_SELECTED PASSAGE_
XM-ALIGN: Unified Cross-Modal Embedding Alignment for Face-Voice Association

📅 Project Progress

MAV-Celeb Dataset Preparation: Data processing scripts and directory specifications have been released.
Training and Evaluation Code: Full pipeline has been released.
MAV-Celeb Local Evaluation: Will be supported once MAV-Celeb publishes evaluation labels.
VoxCeleb Extension: Planned to support VoxCeleb cross-modal matching tasks in the future.

📁 Data Preparation

This project is primarily based on the MAV-Celeb dataset for face-voice association tasks. Please follow the steps below to prepare the data.

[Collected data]
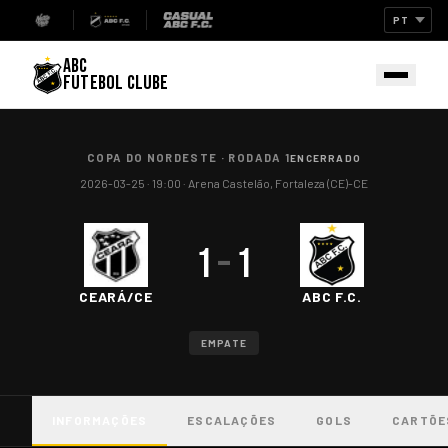
ABC
FUTEBOL CLUBE
COPA DO NORDESTE
·
RODADA 1
ENCERRADO
2026-03-25
· 19:00
·
Arena Castelão, Fortaleza (CE)-CE
1
–
1
CEARÁ/CE
ABC F.C.
EMPATE
INFORMAÇÕES
ESCALAÇÕES
GOLS
CARTÕE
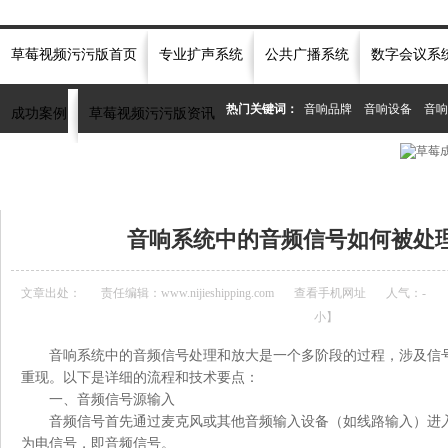
草莓视频污污版首页
专业扩声系统
公共广播系统
数字会议系
热门关键词：
音响品牌
音响设备
音响
成功案例
草莓视频污污版资讯
当前位置：
首页
»
草莓视频污污版资讯中心
»
常见问题
»
音响系统中的音频信号如
音响系统中的音频信号如何被处
文章出处：
责任编辑：www.nijieshipping.com
查看手机网址
人气：
-
小
】
音响系统中的音频信号处理和放大是一个多阶段的过程，涉及信
重现。以下是详细的流程和技术要点：
一、音频信号源输入
音频信号首先通过麦克风或其他音频输入设备（如线路输入）进
为电信号，即音频信号。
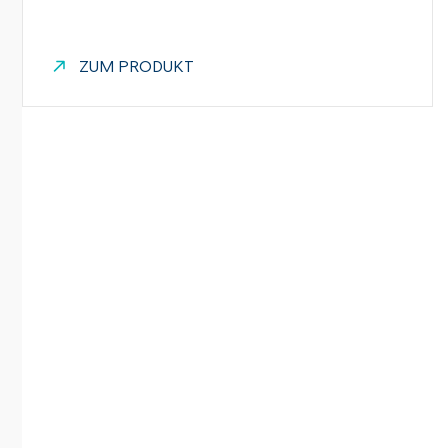
ZUM PRODUKT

_BRIEF 1_
Rewrite the whole Collected data listing with "ENCERRADO" replaced by "FINALIZADO", leaving everything else the same, and omit the pictures.
_BRIEF 2_
Continue the face-voice alignment project description from its last sentence.
The listing has nothing to do with the face-voice alignment project description.

_RESPONSE 1_
ABC
FUTEBOL CLUBE
COPA DO NORDESTE
·
RODADA 1
FINALIZADO
2026-03-25
· 19:00
·
Arena Castelão, Fortaleza (CE)-CE
1
–
1
CEARÁ/CE
ABC F.C.
EMPATE
INFORMAÇÕES
ESCALAÇÕES
GOLS
CARTÕE
草莓视频污污版首页
专业扩声系统
公共广播系统
数字会议系
热门关键词：
音响品牌
音响设备
音响
成功案例
草莓视频污污版资讯
当前位置：
首页
»
草莓视频污污版资讯中心
»
常见问题
»
音响系统中的音频信号如
音响系统中的音频信号如何被处
文章出处：
责任编辑：www.nijieshipping.com
查看手机网址
人气：
-
小
】
音响系统中的音频信号处理和放大是一个多阶段的过程，涉及信
重现。以下是详细的流程和技术要点：
一、音频信号源输入
音频信号首先通过麦克风或其他音频输入设备（如线路输入）进
为电信号，即音频信号。
ZUM PRODUKT

_RESPONSE 2_
Step 1: Download Data and Lists

Please download the raw dataset files and partition lists from the following links:

Content	Description	Download Link
Dataset	Raw audio and image data for v1 & v3	Google Drive: MAV-Celeb v1 & v3 datasets
Data Lists	Partition files for training and testing sets (.txt)	Google Drive: MAV-Celeb v1 & v3 data lists
Noise Dataset (MUSAN)	Noise dataset	MUSAN Dataset
Noise Dataset (RIRS_NOISES)	Noise dataset	RIRS_NOISES Dataset

Step 2: Organize Directory Structure

After unzipping the files, please organize the data according to the following directory structure:

data
├── musan/                  # MUSAN Dataset
├── RIRS_NOISES/            # RIRS_NOISES Dataset
├── v1                      # MAV-Celeb v1 Dataset
│   ├── faces
│   │   ├── English         # test set
│   │   ├── Urdu            # test set
│   │   ├── id0001          # train set (id folders)
│   │   └── idxxxx          # ...
│   └── voices
│       ├── English         # test set
│       ├── Urdu            # test set
│       ├── id0001          # train set (id folders)
│       └── idxxxx          # ...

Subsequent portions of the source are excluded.